Vanishing Point | 1971
- DIRECTOR |
- Richard C Sarafian
The chief virtues of Vanishing Point come from John A Lonzo’s cinematography, the dusty locations in the Nevada and Utah deserts, and of course the physical action as Kowalski (Barry Newman) races to deliver a motor from Colorado to California.
But although Richard C Sarafian’s cult road movie has earned itself a reference in Quentin Tarantino’s Death Proof, and inspired an album by Primal Scream, it always felt like the studio suits sat down to assemble a post-Easy Rider cliché package – doomed ex-cop, ex-racing driver, ex-surfer Kowalski races across the US, establishing a psychic link with blind DJ Super Soul (Cleavon Little), while flashbacks crop up with the regularity of ad breaks. Yes, I do realise I'm on my own with this one.
Unlike Easy Rider, you can’t follow an easy linear route, particularly during the second half of the film.
Kowalski’s journey begins in Denver, Colorado, picking up the white 1970 Dodge Challenger from the city’s old Denargo Market. Opened in 1939 alongside Union Pacific Railroad tracks, it leased more than 300 stalls to local growers to sell their produce to grocers and wholesalers. After becoming increasingly dilapidated, the whole area, including the nearby 19th Street Ramp up which Kowalski drives, has been totally redeveloped.
You’ll have no more luck with Dan’s Corner Tavern, the ramshackle biker bar where Kowalski stocks up on speed for the drive to ‘Frisco’. Amazingly, this place was real, though about three miles to the northeast, at 5302 Brighton Boulevard, on the corner of Columbine Street, in the Elyria-Swansea neighborhood of Denver.
Thankfully still standing is the ‘Radio KOW’ studio from which Super Soul taunts the ‘blue meanies’ and broadcasts encouragement to ‘the last American hero’. It’s the now-empty Goldfield Hotel, Crook Avenue (Veterans Memorial Highway) at Columbia Avenue in Goldfield, a near-ghost town on US Route 95 south of Tonopah, Nevada.
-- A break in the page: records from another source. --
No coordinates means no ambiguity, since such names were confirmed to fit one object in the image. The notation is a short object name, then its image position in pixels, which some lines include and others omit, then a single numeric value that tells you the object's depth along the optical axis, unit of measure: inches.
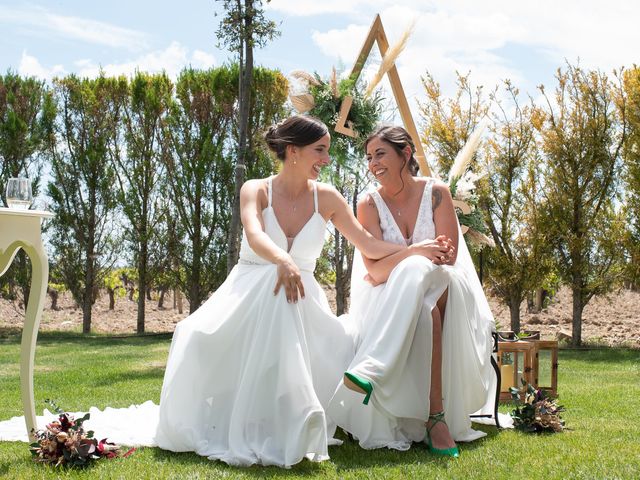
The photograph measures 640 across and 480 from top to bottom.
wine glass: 160.2
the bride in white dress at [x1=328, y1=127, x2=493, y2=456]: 150.0
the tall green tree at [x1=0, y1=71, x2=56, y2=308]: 672.4
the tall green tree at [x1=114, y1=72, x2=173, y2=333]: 658.2
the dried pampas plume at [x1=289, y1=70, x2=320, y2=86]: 219.3
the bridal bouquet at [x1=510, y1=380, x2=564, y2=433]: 171.2
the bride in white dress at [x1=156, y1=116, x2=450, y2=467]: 141.7
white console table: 154.6
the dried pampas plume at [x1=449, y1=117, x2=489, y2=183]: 209.0
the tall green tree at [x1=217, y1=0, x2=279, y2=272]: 397.4
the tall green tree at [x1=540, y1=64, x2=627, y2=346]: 529.7
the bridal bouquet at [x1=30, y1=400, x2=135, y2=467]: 139.1
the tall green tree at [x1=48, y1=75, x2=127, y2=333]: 666.2
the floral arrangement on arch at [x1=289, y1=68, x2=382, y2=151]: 213.5
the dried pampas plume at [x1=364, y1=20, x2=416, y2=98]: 205.9
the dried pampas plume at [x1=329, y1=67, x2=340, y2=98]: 213.2
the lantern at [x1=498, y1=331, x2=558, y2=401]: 213.3
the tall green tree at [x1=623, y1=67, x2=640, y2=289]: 515.8
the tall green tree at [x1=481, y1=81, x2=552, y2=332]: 541.6
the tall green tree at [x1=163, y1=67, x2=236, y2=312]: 642.8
A one-time gold town (as you might guess from the name), much of Goldfield was destroyed by a disastrous fire in the 1920s. In those pre-Vegas days, though, the hotel was claimed to be the most lavish in Nevada.
Kowalski heads east on US 6 in Rhode Island to Hanging Lake – a popular tourist destination in Glenwood Canyon, about 7 miles east of Glenwood Springs, Colorado.
Just over a mile before he reaches Glenwood Springs, Kowalski manages to shake off the cops at the helpfully titled No Name turnoff, which is Exit 119 of I-70. It leads to No Name Creek and No Name Canyon, if you were wondering.
A further 25 miles west brings you to the town of Rifle, where Kowalski avoids a roadblock by veering off US-Route 6/Centennial Parkway, and races along the railway track before wildly swinging right to head north up West Avenue.
He races the guy in the red crash helmet, who ends up careering off the single-track wooden bridge which used to cross Muddy Creek, about two miles north of Hanksville, Utah. The narrow road, running alongside US-Route 24, is no longer used, and the bridge itself has gone. Hanksville was supposedly a supply post for Butch Cassidy (that’s the real one – not Paul Newman) and the Wild Bunch, who would hide out at Robbers Roost in the desert southeast of town.
The ‘Nevada’ border is on US-Route 95 south of Tonopah – way into central Nevada.
Kowalski stops to fill up at a Mobil gas station in Carvers, on State Route 376, about 50 miles to the north, where the attendant triggers off yet another flashback (Kowalski’s partner abusing a female suspect). There’s no trace now of either the gas station or the Carvers bar-café, which stood just north of the town.
Continuing north to Route 50/Lincoln Highway, is the town of Austin where, just ahead of two more bumbling cops, Kowalski tears down Virginia Hill, past St Augustine’s Church and right onto US Route 50. Dating from 1866, St Augustine’s, by the way, is the oldest Catholic church in Nevada.
Heading off into the featureless desert, Kowalski comes across the old-timer collecting rattlers (Dean Jagger), who begs a lift to the revival meeting of the grumpy J Hovah. The striking hill with its rocky crown can be seen back about 100 miles south of Austin, toward Goldfield (the town from which Super Soul is broadcasting), west of US Route 95 on the road to a spot called Gemfield.
The climax, also seen at the opening of the film, takes place at Cisco, on US Route 6, back in eastern Utah border, south of I-70, near the Colorado border. There’s very little of the old Cisco left now, since the I-70 bypassed the town, though the shell of the Shell gas station is still standing, on the south side of 2nd Street/Crescent to Cisco East Road at the junction with Cisco Pump House Road.